Ekosistem Hulu ke Hilir
Dalam sambutannya, Mukhtarudin menegaskan kolaborasi ini merupakan wujud paradigma baru tata kelola pekerja migran Indonesia. Fokusnya tidak lagi sebatas penempatan pekerja migran domestik berkeahlian rendah, tetapi beralih pada penyiapan pekerja migran middle–high skill yang terlindungi secara menyeluruh.
“Kita sedang membangun ekosistem dari hulu ke hilir agar pekerja migran berangkat dengan kompetensi dan pulang dengan kesejahteraan berkelanjutan,” ujar Mukhtarudin.
Ia menambahkan, kemitraan ini akan menjadi pusat inovasi, riset, dan pelatihan yang menjembatani standar akademik dengan kebutuhan industri global, sekaligus memastikan sertifikasi dan keahlian pekerja migran diakui secara internasional.
Arahan Presiden: Fokus Skilled Workers
Mukhtarudin menyatakan kehadiran Migrant Center di kampus menjadi bukti peran aktif dunia pendidikan dalam memperkuat posisi tawar Indonesia di pasar kerja internasional.
“Sesuai arahan Presiden Prabowo, kita menjalankan pergeseran paradigma besar, dari sekadar penempatan tenaga kerja menjadi penyediaan skilled workers dengan kualifikasi menengah hingga tinggi,” tegasnya.
Kampus sebagai Motor Akselerasi
Menurut Mukhtarudin, perguruan tinggi seperti UI memiliki peran krusial dalam mencetak tenaga kerja berdaya saing global. Melalui Migrant Center, diharapkan terbangun standarisasi kompetensi yang sesuai dengan kebutuhan industri modern di luar negeri.
“Kampus menjadi motor riset dan pelatihan, sementara pemerintah daerah menjadi garda terdepan dalam penyiapan warga. Ini kerja bersama untuk memastikan perlindungan sejak sebelum berangkat hingga kembali ke tanah air,” katanya.
Sinergi UI, Depok, dan Sukabumi
Mukhtarudin merinci, MoU dengan UI mencakup pembentukan Migrant Center sebagai pusat kajian, pelatihan, dan advokasi berbasis riset.

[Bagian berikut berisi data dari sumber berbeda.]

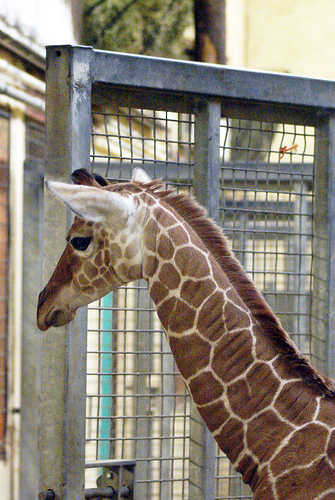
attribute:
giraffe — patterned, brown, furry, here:
[36, 167, 324, 500]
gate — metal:
[39, 44, 333, 499]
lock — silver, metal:
[40, 448, 134, 498]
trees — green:
[83, 1, 210, 75]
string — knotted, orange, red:
[277, 139, 299, 159]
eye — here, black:
[68, 230, 100, 251]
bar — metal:
[192, 93, 219, 499]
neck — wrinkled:
[147, 177, 334, 495]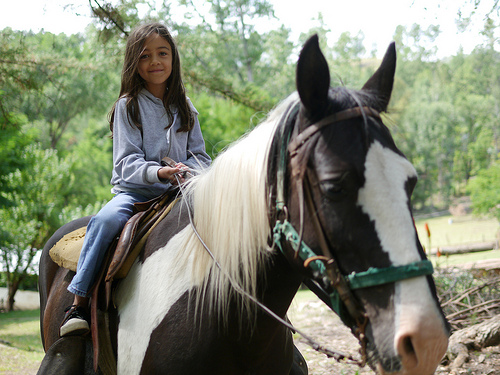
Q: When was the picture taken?
A: Daytime.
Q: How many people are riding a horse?
A: One.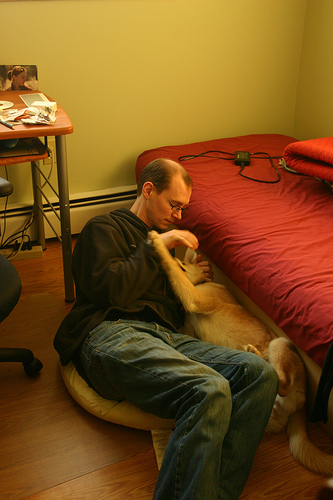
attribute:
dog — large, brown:
[149, 229, 331, 475]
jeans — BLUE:
[85, 316, 279, 498]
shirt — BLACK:
[52, 206, 180, 369]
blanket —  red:
[279, 131, 332, 190]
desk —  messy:
[1, 83, 77, 304]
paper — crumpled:
[21, 95, 76, 140]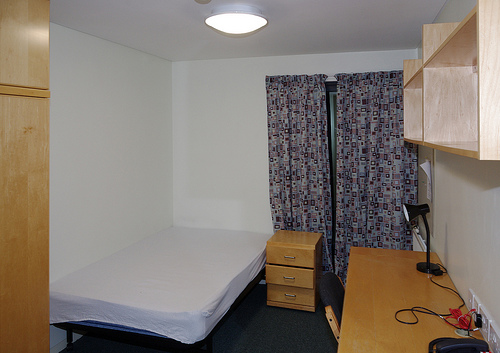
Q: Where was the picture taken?
A: It was taken at the bedroom.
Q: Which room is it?
A: It is a bedroom.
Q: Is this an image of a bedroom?
A: Yes, it is showing a bedroom.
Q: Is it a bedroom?
A: Yes, it is a bedroom.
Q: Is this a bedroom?
A: Yes, it is a bedroom.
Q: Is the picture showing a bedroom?
A: Yes, it is showing a bedroom.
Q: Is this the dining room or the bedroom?
A: It is the bedroom.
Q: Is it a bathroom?
A: No, it is a bedroom.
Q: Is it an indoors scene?
A: Yes, it is indoors.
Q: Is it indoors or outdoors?
A: It is indoors.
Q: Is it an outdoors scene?
A: No, it is indoors.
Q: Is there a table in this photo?
A: Yes, there is a table.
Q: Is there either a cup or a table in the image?
A: Yes, there is a table.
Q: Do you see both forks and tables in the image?
A: No, there is a table but no forks.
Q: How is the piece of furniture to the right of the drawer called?
A: The piece of furniture is a table.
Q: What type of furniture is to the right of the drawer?
A: The piece of furniture is a table.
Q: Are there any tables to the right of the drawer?
A: Yes, there is a table to the right of the drawer.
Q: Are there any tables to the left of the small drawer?
A: No, the table is to the right of the drawer.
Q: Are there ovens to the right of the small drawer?
A: No, there is a table to the right of the drawer.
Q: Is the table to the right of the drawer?
A: Yes, the table is to the right of the drawer.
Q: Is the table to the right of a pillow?
A: No, the table is to the right of the drawer.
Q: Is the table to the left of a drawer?
A: No, the table is to the right of a drawer.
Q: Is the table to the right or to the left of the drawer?
A: The table is to the right of the drawer.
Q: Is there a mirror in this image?
A: No, there are no mirrors.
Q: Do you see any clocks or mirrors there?
A: No, there are no mirrors or clocks.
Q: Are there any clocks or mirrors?
A: No, there are no mirrors or clocks.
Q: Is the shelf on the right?
A: Yes, the shelf is on the right of the image.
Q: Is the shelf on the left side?
A: No, the shelf is on the right of the image.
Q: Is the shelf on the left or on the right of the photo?
A: The shelf is on the right of the image.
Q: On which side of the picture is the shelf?
A: The shelf is on the right of the image.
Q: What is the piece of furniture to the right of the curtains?
A: The piece of furniture is a shelf.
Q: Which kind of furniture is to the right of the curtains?
A: The piece of furniture is a shelf.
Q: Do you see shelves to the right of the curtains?
A: Yes, there is a shelf to the right of the curtains.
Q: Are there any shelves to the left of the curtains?
A: No, the shelf is to the right of the curtains.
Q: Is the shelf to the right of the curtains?
A: Yes, the shelf is to the right of the curtains.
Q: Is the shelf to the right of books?
A: No, the shelf is to the right of the curtains.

Kerja sama dengan Pemkot Depok diarahkan pada penguatan basis data serta perlindungan keluarga pekerja migran.
Adapun MoU dengan Pemkot Sukabumi difokuskan pada optimalisasi wilayah kantong pemberangkatan pekerja migran melalui edukasi dan pengawasan di tingkat lokal.
Sejalan dengan Dies Natalis UI
Peluncuran Migrant Center UI sejalan dengan tema Dies Natalis UI ke-76, “UI Unggul Impactful, Fondasi Mandiri, Akselerasi Dampak.” Mukhtarudin menilai riset UI tidak hanya berhenti pada tataran akademik, tetapi memberikan dampak nyata bagi perlindungan pekerja migran.
Menuju Migran Aman dan Sejahtera
Mukhtarudin berharap kolaborasi empat pihak ini dapat menjadi pilot project nasional yang direplikasi di daerah lain. Ia menegaskan komitmen Kementerian P2MI untuk terus memperkuat sinergi lintas sektor.
“Tujuan besar kita adalah Migran Aman, Rakyat Sejahtera, dan Indonesia Maju,” pungkasnya.